A More Inclusive Perspective on Personality From Inside Out 2
Embracing the Diversity of our Personalities and Emotions
Feb 3, 2025
About the author: Dr. Angelo Alago is a primary care psychologist in the DFM and received his PsyD from Rutgers before completing his internship here at CU-DFM. Dr. Alago is passionate about increasing access to exposure therapy for anxiety disorders and has pioneered a primary care anxiety clinic that has allowed him to offer this treatment to patients from traditionally underserved communities. Dr. Alago’s path to DEI work comes from a mixture of lived experience as a Latino, working with homeless men in Chicago during undergrad, and his training in Dialectical Behavior Therapy. He attempts to practice what he preaches regarding dismantling power differentials by allowing all new patients to turn the tables and interview him at the end of their initial visits.
Spoilers Ahead for Inside Out 2
Surprise of the century: a psychologist writing about Inside Out 2 being his favorite Disney film. If you aren’t familiar, the franchise explores the inner life of a young girl named Riley in the form of humanized versions of her emotions operating the “control console” of her mind. Hijinks ensue. A lot has already been said about both films’ amazing approaches to portraying uncomfortable emotions as neither good nor bad and the value of realistic depictions of mental health challenges for youth in mainstream media, so I’ll just write “ditto” and move on to what I think the film can teach us about being more flexible in how we understand ourselves.

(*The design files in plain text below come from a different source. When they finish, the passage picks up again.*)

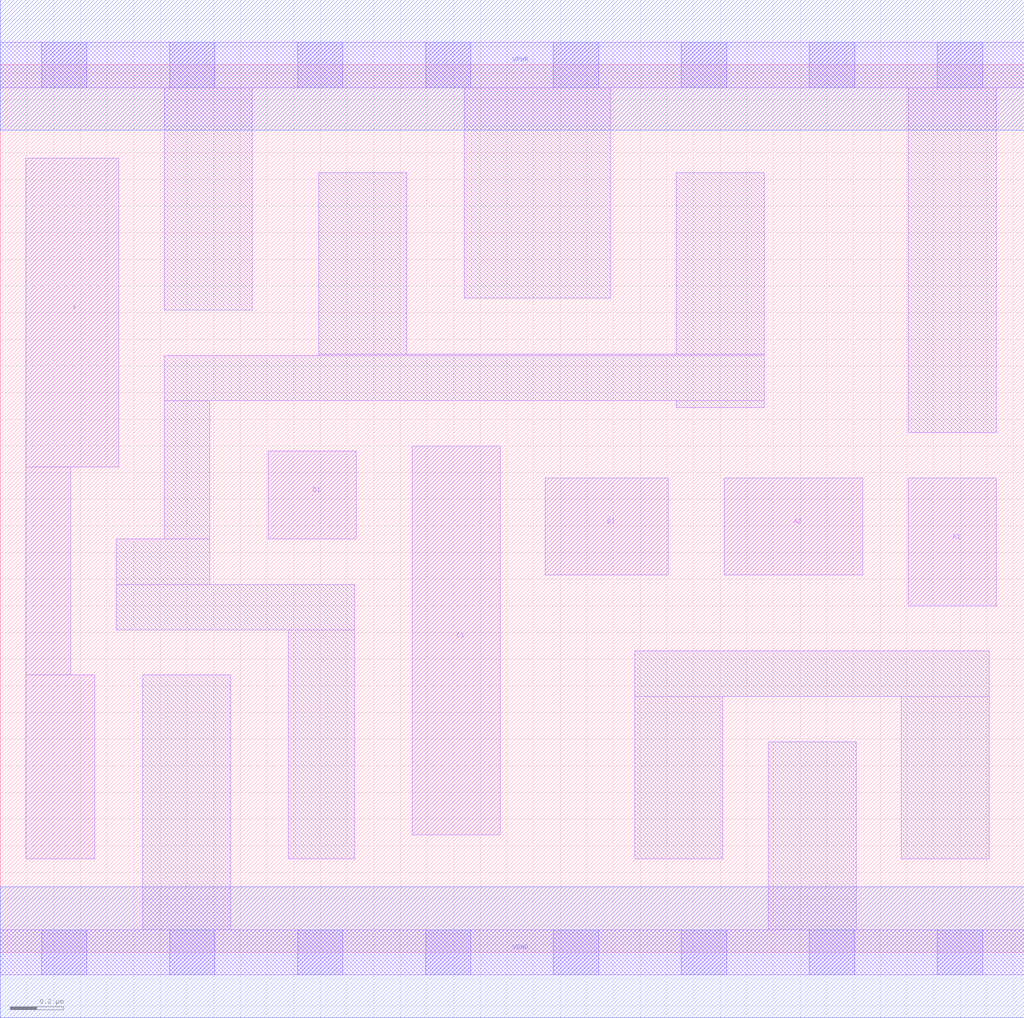
<source format=lef>
# Copyright 2020 The SkyWater PDK Authors
#
# Licensed under the Apache License, Version 2.0 (the "License");
# you may not use this file except in compliance with the License.
# You may obtain a copy of the License at
#
#     https://www.apache.org/licenses/LICENSE-2.0
#
# Unless required by applicable law or agreed to in writing, software
# distributed under the License is distributed on an "AS IS" BASIS,
# WITHOUT WARRANTIES OR CONDITIONS OF ANY KIND, either express or implied.
# See the License for the specific language governing permissions and
# limitations under the License.
#
# SPDX-License-Identifier: Apache-2.0

VERSION 5.7 ;
  NOWIREEXTENSIONATPIN ON ;
  DIVIDERCHAR "/" ;
  BUSBITCHARS "[]" ;
UNITS
  DATABASE MICRONS 200 ;
END UNITS
MACRO sky130_fd_sc_hs__o2111a_1
  CLASS CORE ;
  FOREIGN sky130_fd_sc_hs__o2111a_1 ;
  ORIGIN  0.000000  0.000000 ;
  SIZE  3.840000 BY  3.330000 ;
  SYMMETRY X Y ;
  SITE unit ;
  PIN A1
    ANTENNAGATEAREA  0.261000 ;
    DIRECTION INPUT ;
    USE SIGNAL ;
    PORT
      LAYER li1 ;
        RECT 3.405000 1.300000 3.735000 1.780000 ;
    END
  END A1
  PIN A2
    ANTENNAGATEAREA  0.261000 ;
    DIRECTION INPUT ;
    USE SIGNAL ;
    PORT
      LAYER li1 ;
        RECT 2.715000 1.415000 3.235000 1.780000 ;
    END
  END A2
  PIN B1
    ANTENNAGATEAREA  0.237000 ;
    DIRECTION INPUT ;
    USE SIGNAL ;
    PORT
      LAYER li1 ;
        RECT 2.045000 1.415000 2.505000 1.780000 ;
    END
  END B1
  PIN C1
    ANTENNAGATEAREA  0.237000 ;
    DIRECTION INPUT ;
    USE SIGNAL ;
    PORT
      LAYER li1 ;
        RECT 1.545000 0.440000 1.875000 1.900000 ;
    END
  END C1
  PIN D1
    ANTENNAGATEAREA  0.237000 ;
    DIRECTION INPUT ;
    USE SIGNAL ;
    PORT
      LAYER li1 ;
        RECT 1.005000 1.550000 1.335000 1.880000 ;
    END
  END D1
  PIN X
    ANTENNADIFFAREA  0.533900 ;
    DIRECTION OUTPUT ;
    USE SIGNAL ;
    PORT
      LAYER li1 ;
        RECT 0.095000 0.350000 0.355000 1.040000 ;
        RECT 0.095000 1.040000 0.265000 1.820000 ;
        RECT 0.095000 1.820000 0.445000 2.980000 ;
    END
  END X
  PIN VGND
    DIRECTION INOUT ;
    USE GROUND ;
    PORT
      LAYER met1 ;
        RECT 0.000000 -0.245000 3.840000 0.245000 ;
    END
  END VGND
  PIN VPWR
    DIRECTION INOUT ;
    USE POWER ;
    PORT
      LAYER met1 ;
        RECT 0.000000 3.085000 3.840000 3.575000 ;
    END
  END VPWR
  OBS
    LAYER li1 ;
      RECT 0.000000 -0.085000 3.840000 0.085000 ;
      RECT 0.000000  3.245000 3.840000 3.415000 ;
      RECT 0.435000  1.210000 1.330000 1.380000 ;
      RECT 0.435000  1.380000 0.785000 1.550000 ;
      RECT 0.535000  0.085000 0.865000 1.040000 ;
      RECT 0.615000  1.550000 0.785000 2.070000 ;
      RECT 0.615000  2.070000 2.865000 2.240000 ;
      RECT 0.615000  2.410000 0.945000 3.245000 ;
      RECT 1.080000  0.350000 1.330000 1.210000 ;
      RECT 1.195000  2.240000 2.865000 2.245000 ;
      RECT 1.195000  2.245000 1.525000 2.925000 ;
      RECT 1.740000  2.455000 2.290000 3.245000 ;
      RECT 2.380000  0.350000 2.710000 0.960000 ;
      RECT 2.380000  0.960000 3.710000 1.130000 ;
      RECT 2.535000  2.045000 2.865000 2.070000 ;
      RECT 2.535000  2.245000 2.865000 2.925000 ;
      RECT 2.880000  0.085000 3.210000 0.790000 ;
      RECT 3.380000  0.350000 3.710000 0.960000 ;
      RECT 3.405000  1.950000 3.735000 3.245000 ;
    LAYER mcon ;
      RECT 0.155000 -0.085000 0.325000 0.085000 ;
      RECT 0.155000  3.245000 0.325000 3.415000 ;
      RECT 0.635000 -0.085000 0.805000 0.085000 ;
      RECT 0.635000  3.245000 0.805000 3.415000 ;
      RECT 1.115000 -0.085000 1.285000 0.085000 ;
      RECT 1.115000  3.245000 1.285000 3.415000 ;
      RECT 1.595000 -0.085000 1.765000 0.085000 ;
      RECT 1.595000  3.245000 1.765000 3.415000 ;
      RECT 2.075000 -0.085000 2.245000 0.085000 ;
      RECT 2.075000  3.245000 2.245000 3.415000 ;
      RECT 2.555000 -0.085000 2.725000 0.085000 ;
      RECT 2.555000  3.245000 2.725000 3.415000 ;
      RECT 3.035000 -0.085000 3.205000 0.085000 ;
      RECT 3.035000  3.245000 3.205000 3.415000 ;
      RECT 3.515000 -0.085000 3.685000 0.085000 ;
      RECT 3.515000  3.245000 3.685000 3.415000 ;
  END
END sky130_fd_sc_hs__o2111a_1
END LIBRARY

</source>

Something I see over and over in my work with patients is some variation of this pattern: “I must be X” followed by either “so I can’t Y” or “so I have to Z,” where X is some sort of attribute (e.g. strong, brave, nice, quiet, good), Y is a limitation, and Z is an obligation. I must be strong, so I can’t take time to break down and cry. I must be brave, so I have to keep going even though I’m scared. You get the picture. In fact, you can probably relate—I know I can. Nearly all of us operate based off a “script” of who we understand ourselves to be, and this isn’t necessarily a bad thing! Imagine having no consistency at all for your choices; one moment you’re kind and giving, the next you’re spiteful and vindictive, the next you’re whimsical and fun-loving—what a nightmare. Having “stories” we tell ourselves about who we are can help guide our actions toward the person we want to be. What can get us in trouble, though, is when we forget that these stories are just that—stories we tell ourselves—and become inflexible by treating the rules in the scripts like they’re all we are and the only things we are capable of.
In Inside Out 2, this idea is explored in the form of the Sense of Self, an object that appears in the main control room where the emotions live and work. Riley’s original Sense of Self is created from the belief “I’m a good person” and helps guide her choices to support that. The main conflict of the film involves one of the newest emotions to appear, Anxiety, removing Riley’s Sense of Self with a goal of creating a new Sense of Self that will help Riley achieve her most important goal, excelling at hockey. This backfires, and Anxiety unintentionally creates a Sense of Self based on the belief “I’m not good enough,” which causes Riley to go too far in her hockey game—accidentally hurting her friend and pushing herself into a panic attack. Joy, the emotion who had been in charge before Anxiety took over, restores Riley’s original Sense of Self, insisting that everything will be fixed if Riley just has the right set of rules to follow. When the panic attack doesn’t stop, Joy realizes what I explained above, and we are treated to my favorite scene:
I watched that clip half a dozen times for this article and cried each time.
Failing to allow for context and complexity in our understanding of who we are can contribute to personal suffering. When we apply this rigid understanding of personality to others (e.g. expecting them to fit into categories, limiting options for identification, etc.), we can unintentionally foster a sense of exclusion, leaving people to feel that only some of who they are is welcome. Let’s see what happens, for both ourselves and our colleagues, if we take a page from Inside Out 2 and question the limitations of our stories.